WORK ORDER A: In the listing, change "ouale" to "cartofii" in everything from the line containing "Preparati fasolea. Spalati" down to the line containing "with Newspaper Theme.", and return only those lines with the pictures left out.

PASSAGE TO READ:
- Opening Delimiter -

Organisers:
Chris Watkins, Nicolo Cesa-Bianchi, Stefan Schaal, John Shawe-Taylor
Workshop
Programme (in pdf format)
Theme:
Reinforcement learning
is a very attractive idea. When people
first encounter RL, they usually find it compellingly persuasive. But although
the last 10 years of RL research have produced deep advances in theory and a
range of new algorithms, practical uses are still less widespread than we would
all wish.
The intense research
effort – and considerable progress – in RL theory is partly because RL is a
clean and simple abstract model of behavioural learning.
The aim of this
workshop is to go back to first principles, in the spirit of Cartesian
systematic doubt, and to question whether there may be other plausible abstract models of behavioural learning that could
serve as starting points for theoretical research.
The Deceptive Appeal of Reinforcement Learning
RL is a very appealing
theory, for several reasons.
On closer examination,
however, these apparently attractions of RL may seem less convincing.
Subjectivity of Rewards
First, in animal
learning, the rewards are subjective
– they are computed by the animal itself. For robots this is not a problem: the
designer can give the robot the capacity to compute its own rewards, or may
broadcast the rewards to it. In animals
the reward system needs to be innate. Is specifying an innate reward system the
most effective way for evolution to specify complex or adaptive behaviour? This
seems unclear.
For some types of task
such as foraging for scraps of food, it seems common-sensical
– though unformalised – that subjective rewards would be a
natural way to specify behaviour. For
other tasks, this is not so clear: for example, it is not nearly so plausible
that learning to avoid predators can be naturally modelled as reinforcement
learning.
Much evidence from
animal studies shows that learning from rewards – also known as instrumental or
operant conditioning – explains only a fraction of animal behavioural learning,
and even if instrumental conditioning occurs it can be over-ridden by other
learning mechanisms.
Single Reward Signal Inadequate for Learning
Complex Behaviour
Second, optimising a
single measure of reward seems an inadequate model of learning more complex
skills. An example of a natural type of behavioural learning that is difficult
to cast naturally as reinforcement learning is that of learning a competence to
navigate from any starting point to any final destination within some locale. One can specify the agent’s state as
including its current position and its intended destination, but this doubles
the dimensionality of the state space without appearing to provide any natural simplication of the problem.

- Closing Delimiter -

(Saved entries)
- Opening Delimiter -

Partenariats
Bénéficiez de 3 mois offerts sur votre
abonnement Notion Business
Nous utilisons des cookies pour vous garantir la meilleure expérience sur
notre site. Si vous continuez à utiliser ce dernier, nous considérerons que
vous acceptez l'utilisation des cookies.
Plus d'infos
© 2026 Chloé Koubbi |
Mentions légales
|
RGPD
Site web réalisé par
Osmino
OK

- Closing Delimiter -
- Opening Delimiter -

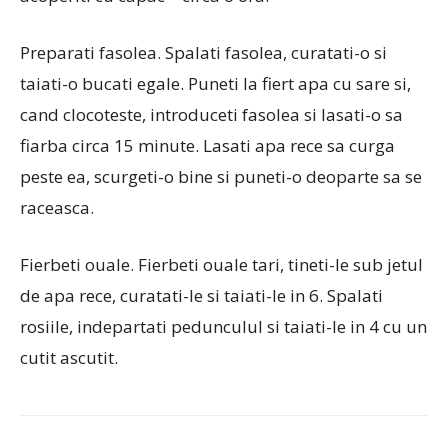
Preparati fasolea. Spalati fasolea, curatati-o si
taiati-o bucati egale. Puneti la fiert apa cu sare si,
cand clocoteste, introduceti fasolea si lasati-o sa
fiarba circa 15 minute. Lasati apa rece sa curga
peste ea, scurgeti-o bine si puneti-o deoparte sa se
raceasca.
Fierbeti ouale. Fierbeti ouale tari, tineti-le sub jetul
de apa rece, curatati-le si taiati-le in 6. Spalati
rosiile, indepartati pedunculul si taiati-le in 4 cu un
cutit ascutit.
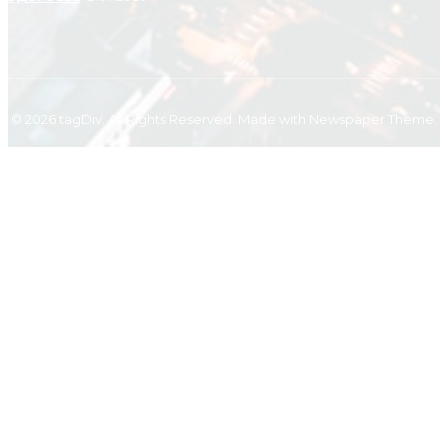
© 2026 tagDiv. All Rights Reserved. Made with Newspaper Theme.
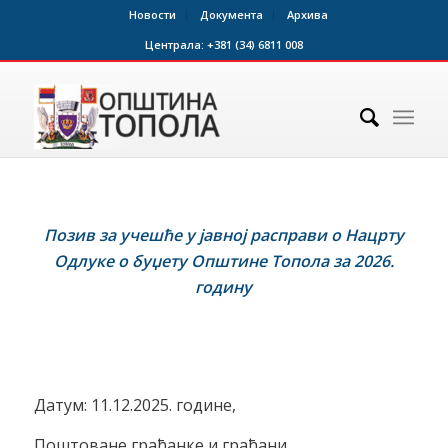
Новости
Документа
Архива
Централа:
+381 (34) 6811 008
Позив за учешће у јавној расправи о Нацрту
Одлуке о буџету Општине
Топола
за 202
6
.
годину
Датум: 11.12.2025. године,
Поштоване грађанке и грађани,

- Closing Delimiter -

WORK ORDER B:
Answer these questions about the reinforcement learning workshop text:
(i) Who is named first among the organisers?
(ii) What two other names does the text give for learning from rewards?
(iii) In the navigation example, what happens to the state space when the intended destination is included in the agent's state?

EXERCISE OUTPUT A:
Preparati fasolea. Spalati fasolea, curatati-o si
taiati-o bucati egale. Puneti la fiert apa cu sare si,
cand clocoteste, introduceti fasolea si lasati-o sa
fiarba circa 15 minute. Lasati apa rece sa curga
peste ea, scurgeti-o bine si puneti-o deoparte sa se
raceasca.
Fierbeti cartofii. Fierbeti cartofii tari, tineti-le sub jetul
de apa rece, curatati-le si taiati-le in 6. Spalati
rosiile, indepartati pedunculul si taiati-le in 4 cu un
cutit ascutit.
© 2026 tagDiv. All Rights Reserved. Made with Newspaper Theme.

EXERCISE OUTPUT B:
(i) Chris Watkins
(ii) Instrumental conditioning and operant conditioning
(iii) Its dimensionality doubles.